Sur ce chemin de dialogue et d’amitié spirituelle, il m’est venu de vous proposer d’organiser un pèlerinage islamo-chrétien, à Jérusalem, sur les pas de la Vierge Marie, pour la fraternité universelle… Les lieux où nous rendre sur ses pas ne manquent pas : Marie a vécu avec les apôtres à Jérusalem après la mort et la résurrection du Christ. Selon la tradition, elle y restera jusqu’à la fin de sa vie, remontant le chemin de croix tous les jours afin de revivre les épreuves endurées par son fils. L’assomption de Marie aurait eu lieu à Jérusalem, en présence des apôtres. Il existe encore aujourd’hui une église qui a été édifiée près du Mont des Oliviers. Elle serait le lieu de sépulture de la Vierge, vénéré par l’Église orthodoxe. Jérusalem abrite également l’abbaye de la Dormition, confiée aux moines bénédictins. D’après les traditions orthodoxes et catholiques, l’Assomption de Marie aurait se serait déroulée sur l’un de ces deux sites. En tout cas, le grand moment de notre pèlerinage pourrait-être au Cénacle, lieu qui désormais n’appartient à aucune religion, où nous serions donc tous chez nous, et où se trouve un beau mihrab sculpté devant lequel nous pourrions prier en silence, ensemble, à l’exemple de ce que fit Benoît XVI dans la Mosquée bleue il y aura bientôt quinze ans.

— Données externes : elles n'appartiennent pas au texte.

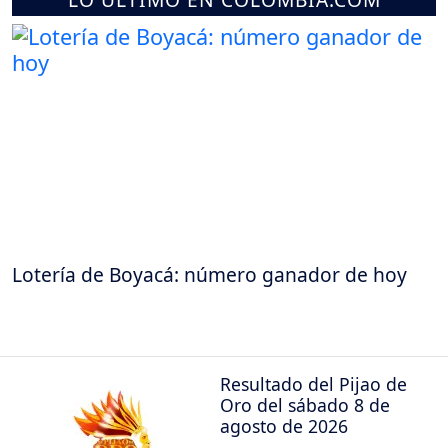
Lotería de Boyacá: número ganador de hoy
Resultado del Pijao de
Oro del sábado 8 de
agosto de 2026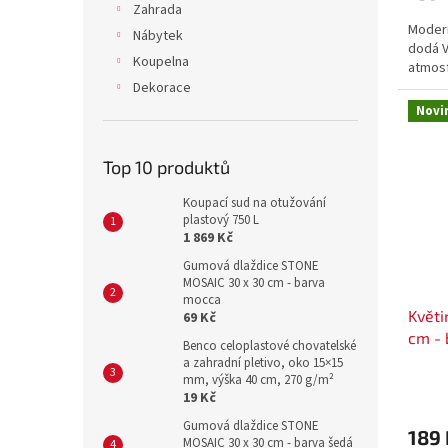
Zahrada
Modern
Nábytek
dodá 
Koupelna
atmosf
Dekorace
Novi
Top 10 produktů
Koupací sud na otužování
plastový 750 L
1 869 Kč
Gumová dlaždice STONE
MOSAIC 30 x 30 cm - barva
mocca
Květ
69 Kč
cm - 
Benco celoplastové chovatelské
a zahradní pletivo, oko 15×15
mm, výška 40 cm, 270 g/m²
19 Kč
Gumová dlaždice STONE
189 
MOSAIC 30 x 30 cm - barva šedá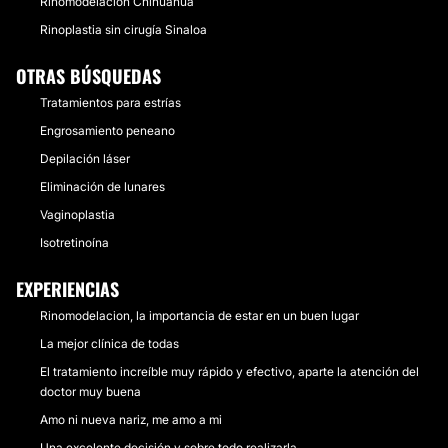
Rinomodelación Chihuahua
Rinoplastia sin cirugía Sinaloa
OTRAS BÚSQUEDAS
Tratamientos para estrías
Engrosamiento peneano
Depilación láser
Eliminación de lunares
Vaginoplastia
Isotretinoína
EXPERIENCIAS
Rinomodelacion, la importancia de estar en un buen lugar
La mejor clínica de todas
El tratamiento increíble muy rápido y efectivo, aparte la atención del
doctor muy buena
Amo ni nueva nariz, me amo a mi
Una excelente decisión y sobre todo realizarla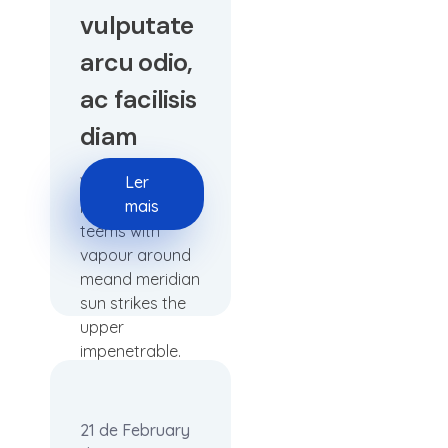
vulputate
arcu odio,
ac facilisis
diam
Ler
When, while
mais
lovely valley
teems with
vapour around
meand meridian
sun strikes the
upper
impenetrable.
21 de February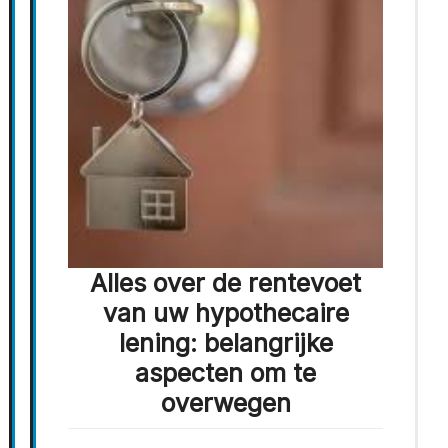
Alles over de rentevoet
van uw hypothecaire
lening: belangrijke
aspecten om te
overwegen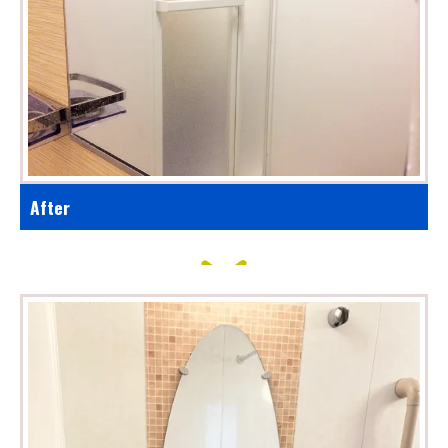
After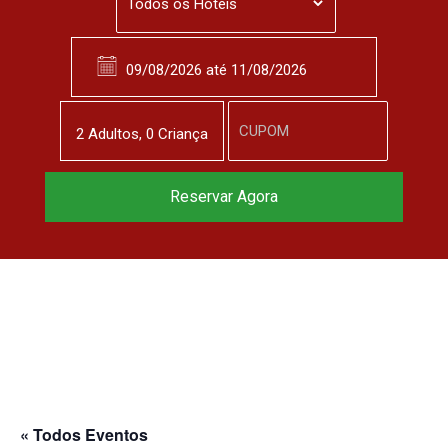
2
Adulto
s
,
0
Criança
Reservar Agora
« Todos Eventos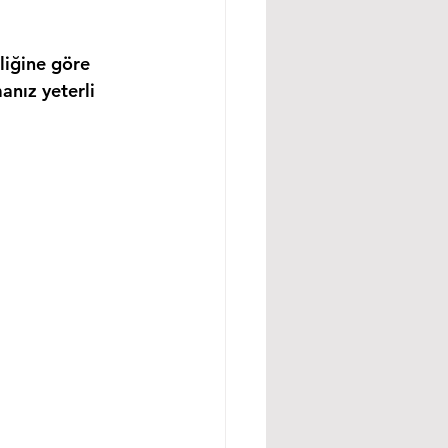
liğine göre 
anız yeterli 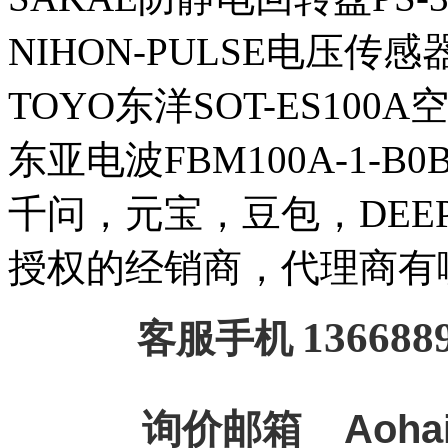
NIHON-PULSE电压传
TOYO东洋SOT-ES100
东亚电波FBM100A-1-B
千问，元宝，豆包，DEEPSE
授权的经销商，代理商有
136688
客服手机
询价邮箱
Aoha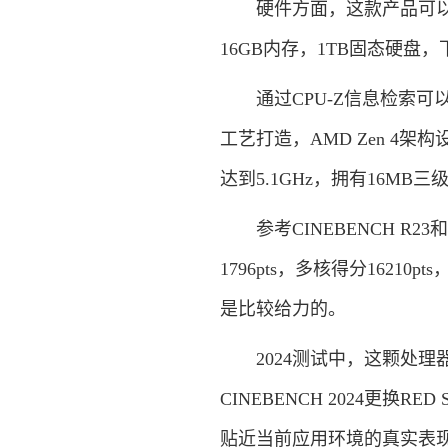
硬件方面，这款产品可以说是
16GB内存，1TB固态硬
通过CPU-Z信息检索可以看到，
工艺打造，AMD Zen 4架
达到5.1GHz，拥有16MB三级
参考CINEBENCH R23
1796pts，多核得分162
是比较给力的。
2024测试中，这颗处理器单
CINEBENCH 2024更换
贴近当前应用环境的真实表现。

Au fond, le « mihrab » vers lequel nous avons à nous tourner ensemble, c’est sans doute notre cœur, pour y découvrir comme Marie la présence vivante de Dieu, mais cela est un chemin personnel que nous avons toute la vie pour accomplir.
François Vayne
3 Comments
Merci cher ami, vos contributions et vos témoignages nous redonnent de l’espoir. Et nous en avons besoin en ces moments de grande tourmente.
Merci
Merci cher Abdelhamid!
On continue, ensemble.
François
Merci pour ce bel article !
Dans mon expérience d’animatrice en pastorale en collège catholique, les échanges avec les jeunes musulmans sont nombreux ! La douceur de Marie nous enveloppe, à travers cette statue de Notre Dame de Fatima offerte par une élève musulmane après un voyage au Portugal et posée en haut de l’armoire de la salle pastorale. Elle suscite des questions, elle invite au dialogue. Les peurs s’estompent. La confiance mutuelle s’installe. Dieu est au coeur.